June 25, 2020

Shabbat 73

Within today’s daf (Shabbat 73a) is the Mishna (Shabbat 7:2) listing all of the 39 prohibited Shabbat Melachot. Yet rather than simply stating that there are 39 melachot, the Mishna uses a roundabout phrase of ארבעים חסר אחת – forty minus one, and this leads a number of commentaries to consider why it does so.

According to the Tosfot Yom Tov in his commentary to Mishna Shabbat 7:2, this phraseology is related to the laws of malkot (lashes) where, while the Torah informs us that a person deserving of such a punishment should receive בְּמִסְפָּר אַרְבָּעִים (Devarim 25:2-3), the Chachamim (Mishna Makkot 3:10) interpret this phrase to mean a maximum of ארבעים חסר אחת – forty minus one, which then leads Rava to observe ‘How foolish are those people who stand before a Torah scroll that passes before them and yet they do not stand before a great man (i.e. a Torah Sage), for in the Torah it is written that a person should receive forty lashes, yet the Sages came and subtracted one’ (Makkot 22b). What we learn from here is that the phrase ארבעים חסר אחת, while referring directly to a corporal punishment, also communicates a message of interpreting the Torah in a manner that expresses restraint, mercy, and a desire to minimize punishment wherever possible.

However, when we read the first lines of our Gemara (Shabbat 73b), a very different message is received. Having asked why the Mishna informs us of the number of prohibited Shabbat Melachot, the Gemara answers by citing the opinion of Rabbi Yochanan who states that this was done ‘to teach that if someone performed all of them (i.e. the 39 Melachot) in one lapse of awareness, they are obligated [to bring a sin offering] for each and every one [of the Melachot]’, meaning that, at least according to Rabbi Yochanan’s understanding of the Torah’s requirements, the enumeration of the Shabbat laws teaches us about maximising the number of sacrifices that a person needs to bring.
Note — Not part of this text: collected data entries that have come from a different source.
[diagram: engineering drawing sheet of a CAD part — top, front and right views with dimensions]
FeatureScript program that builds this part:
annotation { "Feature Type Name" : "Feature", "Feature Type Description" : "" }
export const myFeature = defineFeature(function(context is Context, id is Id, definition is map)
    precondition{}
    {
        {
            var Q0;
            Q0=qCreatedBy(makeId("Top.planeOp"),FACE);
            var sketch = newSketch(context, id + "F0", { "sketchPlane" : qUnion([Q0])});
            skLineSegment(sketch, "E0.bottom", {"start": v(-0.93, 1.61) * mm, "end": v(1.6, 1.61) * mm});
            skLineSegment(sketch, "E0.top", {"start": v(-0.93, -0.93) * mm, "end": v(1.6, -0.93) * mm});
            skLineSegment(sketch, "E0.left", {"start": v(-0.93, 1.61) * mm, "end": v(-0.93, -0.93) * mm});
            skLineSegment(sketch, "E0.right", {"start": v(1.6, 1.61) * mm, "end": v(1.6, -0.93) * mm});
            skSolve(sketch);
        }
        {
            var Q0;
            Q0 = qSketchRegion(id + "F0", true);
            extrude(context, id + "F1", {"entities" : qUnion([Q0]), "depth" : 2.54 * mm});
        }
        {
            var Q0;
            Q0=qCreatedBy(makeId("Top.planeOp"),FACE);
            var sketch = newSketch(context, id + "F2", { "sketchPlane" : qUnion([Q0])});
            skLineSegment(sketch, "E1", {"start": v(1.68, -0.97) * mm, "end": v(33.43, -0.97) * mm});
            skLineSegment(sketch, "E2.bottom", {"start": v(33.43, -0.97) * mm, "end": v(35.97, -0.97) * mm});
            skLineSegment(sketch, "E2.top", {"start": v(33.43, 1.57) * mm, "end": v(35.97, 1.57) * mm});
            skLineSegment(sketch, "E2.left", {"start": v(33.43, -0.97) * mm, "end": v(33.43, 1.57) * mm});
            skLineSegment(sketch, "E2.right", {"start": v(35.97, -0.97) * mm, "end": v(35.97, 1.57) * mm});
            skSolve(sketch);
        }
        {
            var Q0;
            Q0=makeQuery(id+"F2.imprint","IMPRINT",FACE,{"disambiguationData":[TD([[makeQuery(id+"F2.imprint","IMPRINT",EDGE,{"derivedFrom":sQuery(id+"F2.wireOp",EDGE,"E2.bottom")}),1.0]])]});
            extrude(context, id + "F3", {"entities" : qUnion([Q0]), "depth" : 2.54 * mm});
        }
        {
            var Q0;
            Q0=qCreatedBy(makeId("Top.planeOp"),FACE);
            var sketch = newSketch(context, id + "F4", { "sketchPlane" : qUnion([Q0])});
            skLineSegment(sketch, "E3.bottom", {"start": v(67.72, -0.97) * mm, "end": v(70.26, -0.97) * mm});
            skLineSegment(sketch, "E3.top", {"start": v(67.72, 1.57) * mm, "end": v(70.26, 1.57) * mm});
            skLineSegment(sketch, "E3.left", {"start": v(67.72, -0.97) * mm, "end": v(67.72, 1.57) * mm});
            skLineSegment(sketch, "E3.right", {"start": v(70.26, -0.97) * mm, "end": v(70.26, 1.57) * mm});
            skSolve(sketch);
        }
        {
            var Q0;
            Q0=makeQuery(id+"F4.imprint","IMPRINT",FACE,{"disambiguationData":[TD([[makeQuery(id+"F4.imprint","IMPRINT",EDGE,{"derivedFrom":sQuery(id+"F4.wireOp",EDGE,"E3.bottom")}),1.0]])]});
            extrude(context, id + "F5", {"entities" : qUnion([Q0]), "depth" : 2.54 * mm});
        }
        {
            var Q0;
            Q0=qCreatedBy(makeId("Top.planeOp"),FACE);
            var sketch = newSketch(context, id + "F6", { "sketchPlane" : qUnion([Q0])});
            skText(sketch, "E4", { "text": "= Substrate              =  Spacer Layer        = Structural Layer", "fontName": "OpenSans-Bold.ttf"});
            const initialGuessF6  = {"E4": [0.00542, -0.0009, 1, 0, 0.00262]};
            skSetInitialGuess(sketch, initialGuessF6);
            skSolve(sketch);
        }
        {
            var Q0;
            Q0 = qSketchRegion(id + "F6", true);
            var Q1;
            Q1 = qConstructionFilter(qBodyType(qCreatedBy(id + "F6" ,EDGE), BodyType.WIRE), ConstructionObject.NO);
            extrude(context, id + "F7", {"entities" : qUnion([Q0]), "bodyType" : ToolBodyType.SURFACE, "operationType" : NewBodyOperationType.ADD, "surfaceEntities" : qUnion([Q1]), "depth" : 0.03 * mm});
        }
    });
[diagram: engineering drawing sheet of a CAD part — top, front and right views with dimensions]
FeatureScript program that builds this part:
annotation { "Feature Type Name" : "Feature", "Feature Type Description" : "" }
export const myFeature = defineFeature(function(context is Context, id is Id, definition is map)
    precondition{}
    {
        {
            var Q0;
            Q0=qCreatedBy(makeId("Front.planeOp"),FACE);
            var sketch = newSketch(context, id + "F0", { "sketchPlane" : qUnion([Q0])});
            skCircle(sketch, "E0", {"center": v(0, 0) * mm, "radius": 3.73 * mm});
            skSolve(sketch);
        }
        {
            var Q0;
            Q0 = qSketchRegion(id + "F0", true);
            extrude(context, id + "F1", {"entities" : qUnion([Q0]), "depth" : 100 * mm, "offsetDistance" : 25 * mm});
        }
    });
Of course, these cases are not quite the same. Nevertheless, especially as the Tosfot Yom Tov and others insist on associating these two teachings, one cannot ignore how ארבעים חסר אחת is used in one instance to teach about minimization, while the other usage of ארבעים חסר אחת is understood as teaching about maximisation, and to makes sense of this, I would like to refer to a profound interpretation of the opening words of the Torah as presented by Rabbi Sacks who writes:

“There is a famous rabbinic commentary to the first word of the Torah: Bereishit. God created the world, said the sages, not ‘in’ the beginning, but ‘for’ the beginning; for the sake of two things which are called ‘reishit’ – beginning: For the sake of Torah which is called ‘reishit darko’ (the beginning of God’s way – see Mishlei 8:22); and for the sake of the Jewish people, which is called ‘reishit tevu’ato’ (the beginning of God’s harvest – see Yirmiyahu 2:3)… The supreme halakhic task is…to mediate between them. Which takes precedence in a practical conflict between Jewish law and the Jewish people? This is the ultimate halakhic question.”

In terms of the use of ארבעים חסר אחת in Mishna Makkot, it is clear that the ‘reishit’ representing the needs of the Jewish people overrides the ‘reishit’ of a literal reading of the Torah, whereas in the case of ארבעים חסר אחת in Mishna Shabbat, it seems – at least according to Rabbi Yochanan – that the ‘reishit’ representing the respect we must have for Torah law overrides the ‘reishit’ of the Jewish people. But Rabbi Sacks explains, it is not always clear which should take precedence – which is why this is ‘the ultimate halakhic question’.